Анна рассказала о литературном вечере в церкви на прошлой неделе. Автору задавали довольно щекотливые вопросы, но он дипломатично и остроумно уклонялся от ответов. Я старалась не пялиться на ее тарелку. Анна ела уже третье пирожное. Но если сказать ей хоть слово, она до слез расстроится. Я и помалкивала. Пускай ест — фигура ей позволяет.
Мы заказали еще по рюмке коньяку. Потом я попрощалась и пошла к себе за пальто. Карла как раз говорила по телефону с кем-то из пациентов и делала мне отчаянные знаки, чтобы я подождала. Но я жестом показала, что тороплюсь, и закрыла дверь.
В обеденное время машин на улицах мало. Ехать можно быстро. Заглянув по пути в цветочный магазин, я купила девять белых гвоздик. Чем ближе к кладбищу, тем тягостнее было на душе. Мне пришло в голову, что за целый день я ни разу не вспомнила о Генри. Я и теперь буквально заставляла себя думать о нем, но ничего не получалось. Еще не поздно было вернуться, съездить домой за фотоаппаратом, поснимать где-нибудь. Остаток дня был свободен, а «провожать в последний путь» Генри и сам не любил. Навещать больных или ходить на похороны казалось ему едва ли не вмешательством в чужие дела. Да и пустой тратой времени. Культ покойников — пережиток. Заигрывание с вечностью, в которой мы все еще не разуверились. Злорадный триумф: кто кого несет в могилу? Ведь существуют похоронные бюро, которые справляются со своими обязанностями вполне профессионально. Это ли не оптимальное решение проблемы? Разве личное присутствие так уж необходимо? И зачем? Чтобы продемонстрировать близость к покойному? Откуда это желание быть свидетелем при закапывании в землю или сожжении? Почему это считается долгом? Ведь мертвый уже не тот человек, который был любим. Я надеялась, что похороны будут в Дрездене. Дрезден далеко, и я бы с легким сердцем туда не поехала.

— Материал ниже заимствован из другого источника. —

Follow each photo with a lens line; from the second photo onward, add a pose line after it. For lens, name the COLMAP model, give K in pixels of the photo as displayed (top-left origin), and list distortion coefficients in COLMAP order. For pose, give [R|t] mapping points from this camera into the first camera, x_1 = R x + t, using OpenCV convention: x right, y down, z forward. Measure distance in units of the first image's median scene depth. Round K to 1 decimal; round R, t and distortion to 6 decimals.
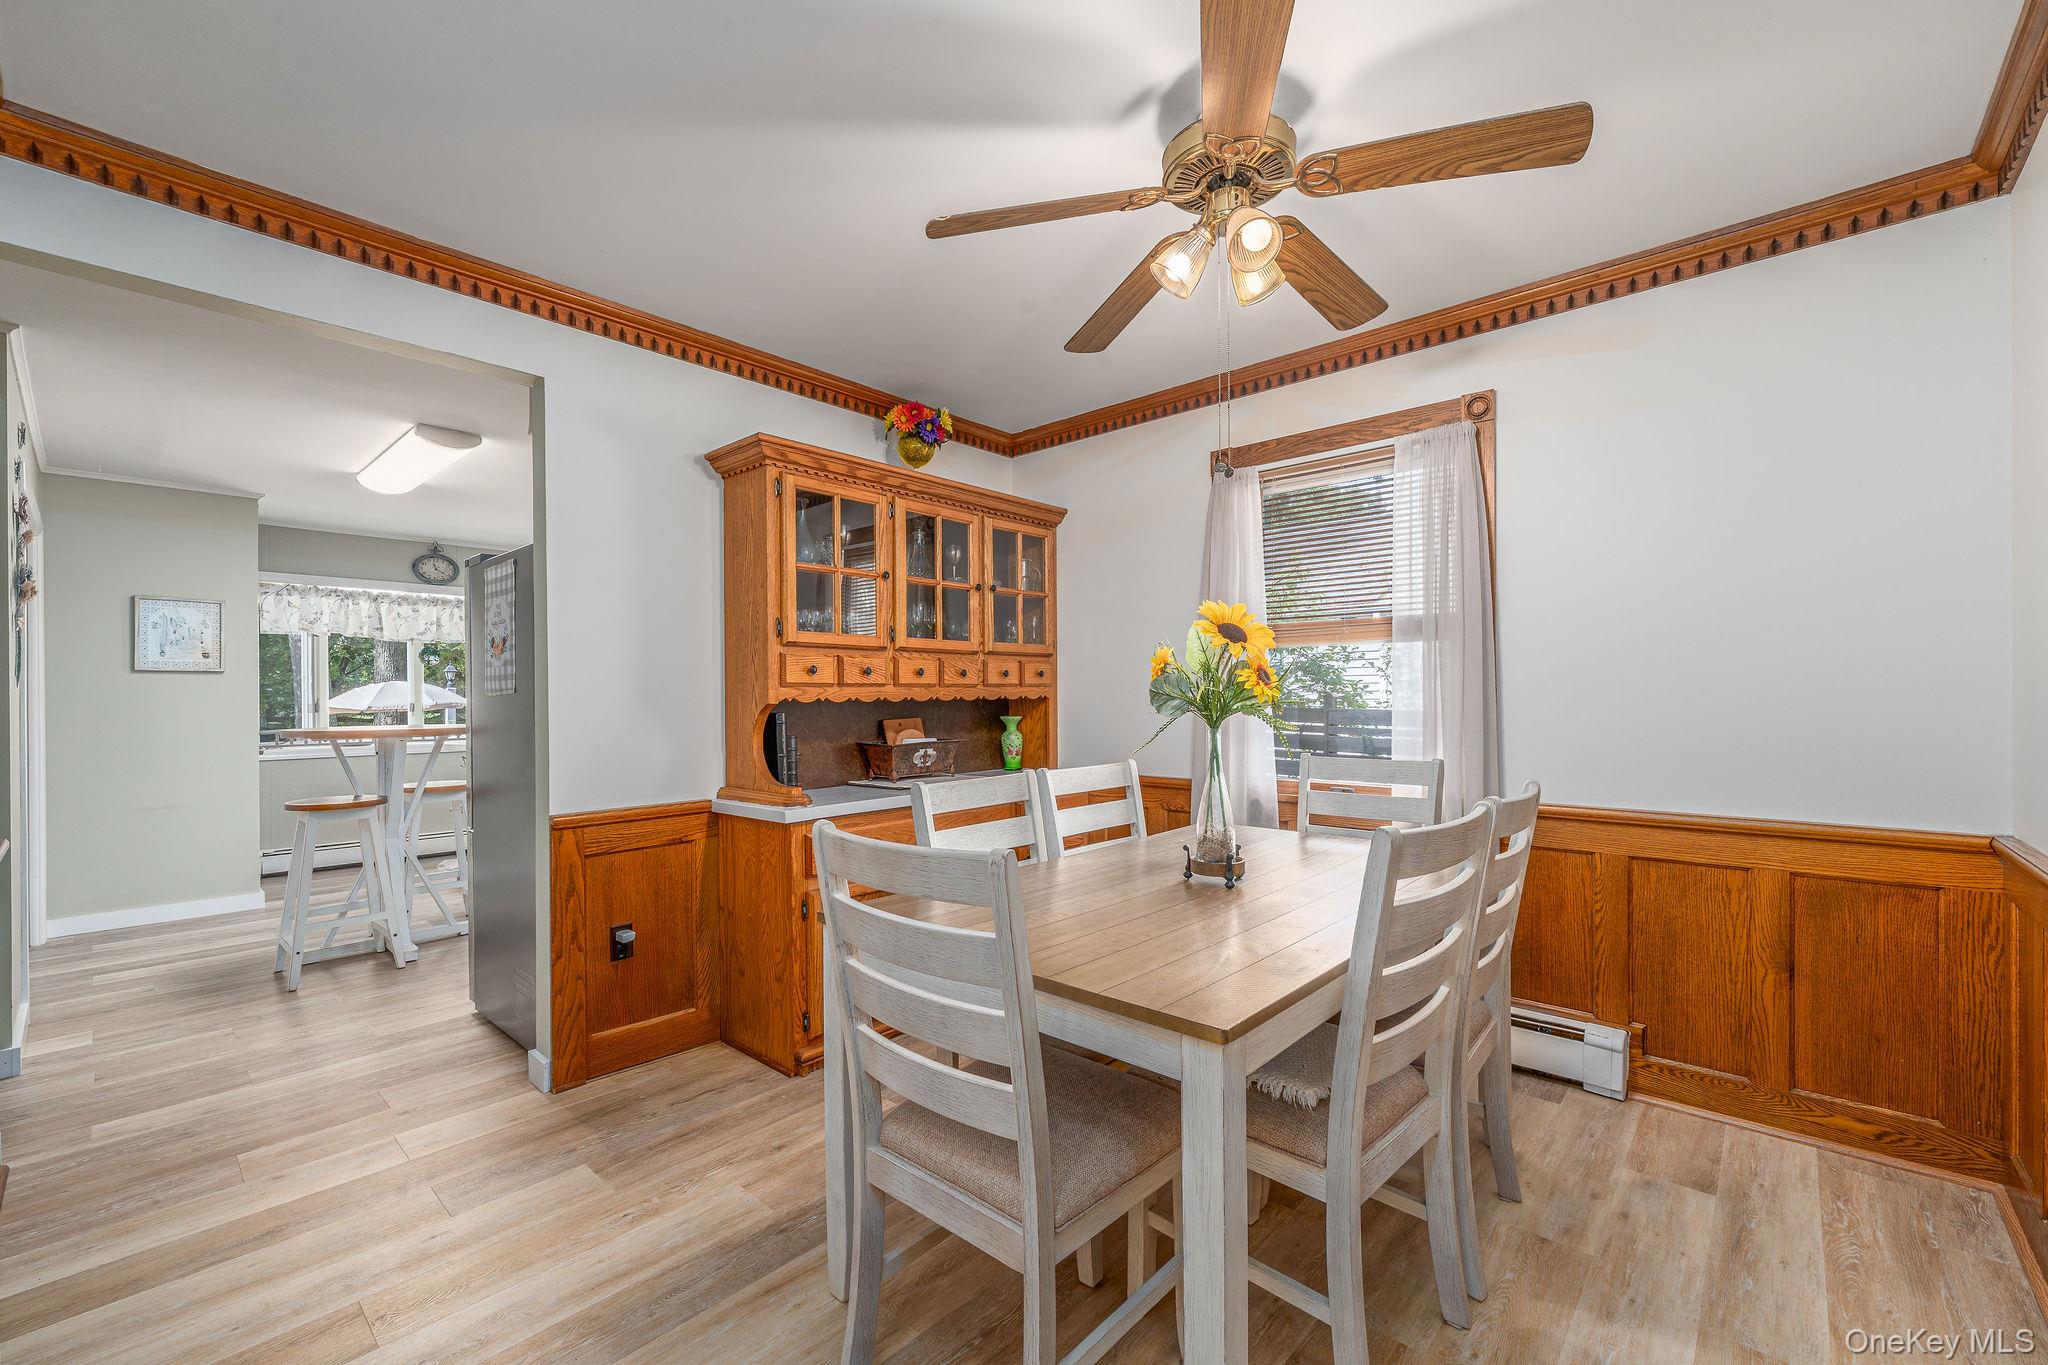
lens RADIAL K [[841.5, 0, 1013.2], [0, 841.5, 675.4], [0, 0, 1]] dist [0.001555, -0.001277]
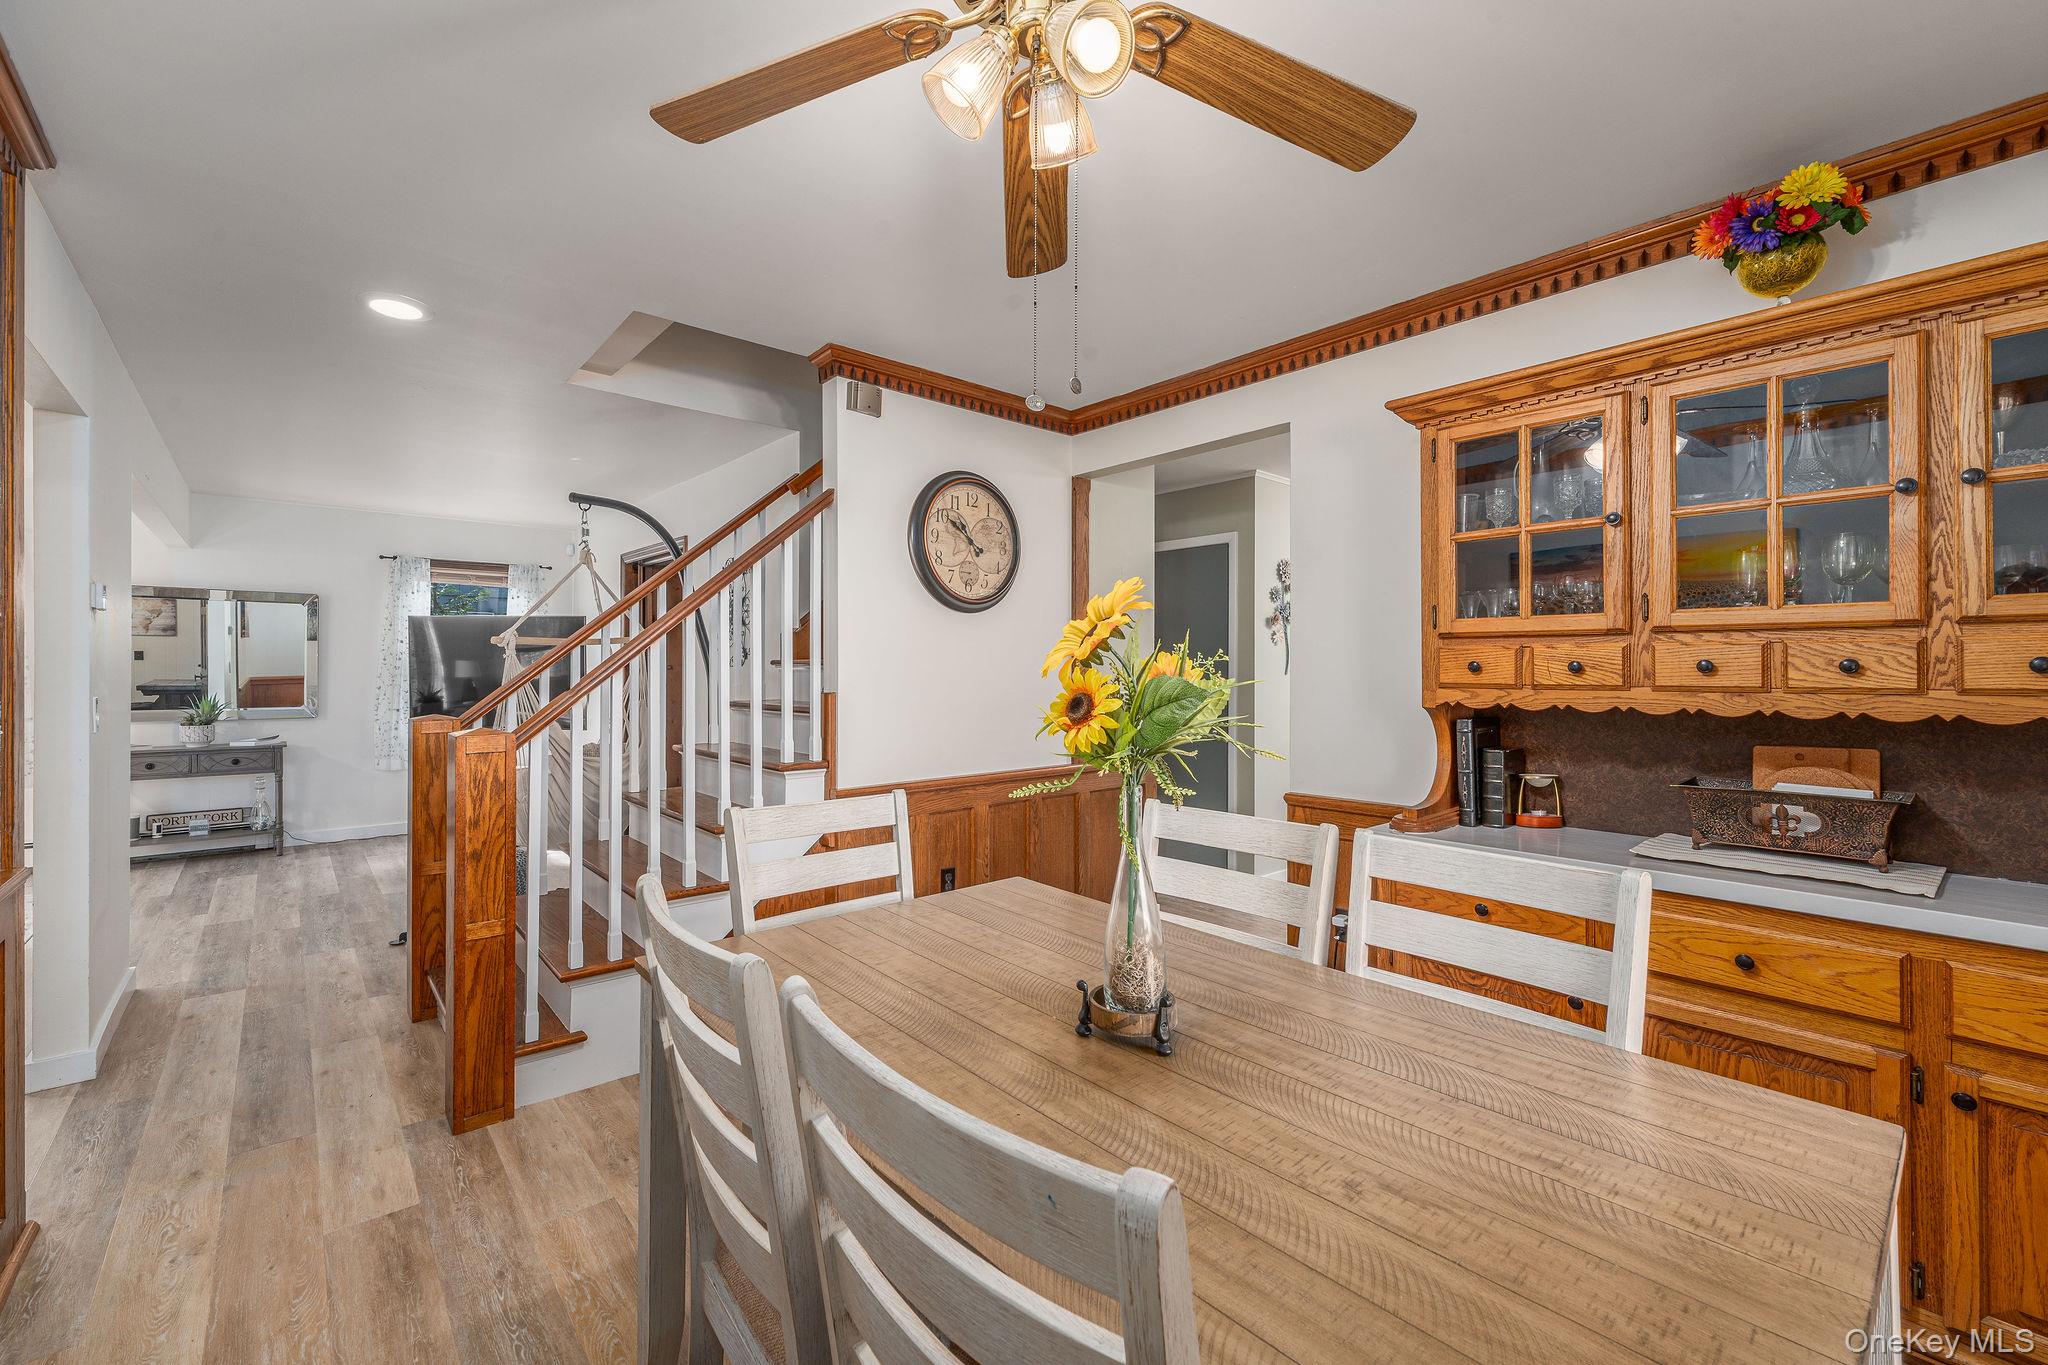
lens RADIAL K [[841.5, 0, 1011.7], [0, 841.5, 683.2], [0, 0, 1]] dist [0.001555, -0.001277]
pose [[-0.111846, 0.000620, -0.993725, 0.552683], [0.000196, 1.000000, 0.000602, 0.007687], [0.993725, -0.000128, -0.111847, 0.623403]]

Мотор застучал. Переключив двигатель на холостой ход, я дважды нажала на газ. Не забыть бы потом заправиться.
Машину я оставила на соседней улице, хотя на стоянке перед кладбищем мест было достаточно. Некоторое время я сидела в нерешительности, ни о чем не думая, затем взяла цветы и накинула пальто на плечи.
Перед часовней у входа на кладбище стояли две группы людей. Вероятно, похоронное бюро выбилось из графика, и образовалась очередь. Мне пришло в голову, что я не знаю никого из близких Генри. К какой группе подойти? При моей неприязни к похоронам было бы совсем нелепо участвовать в панихиде по совершенно чужому человеку. Но кого спросить? И как? Простите, вы кого хороните?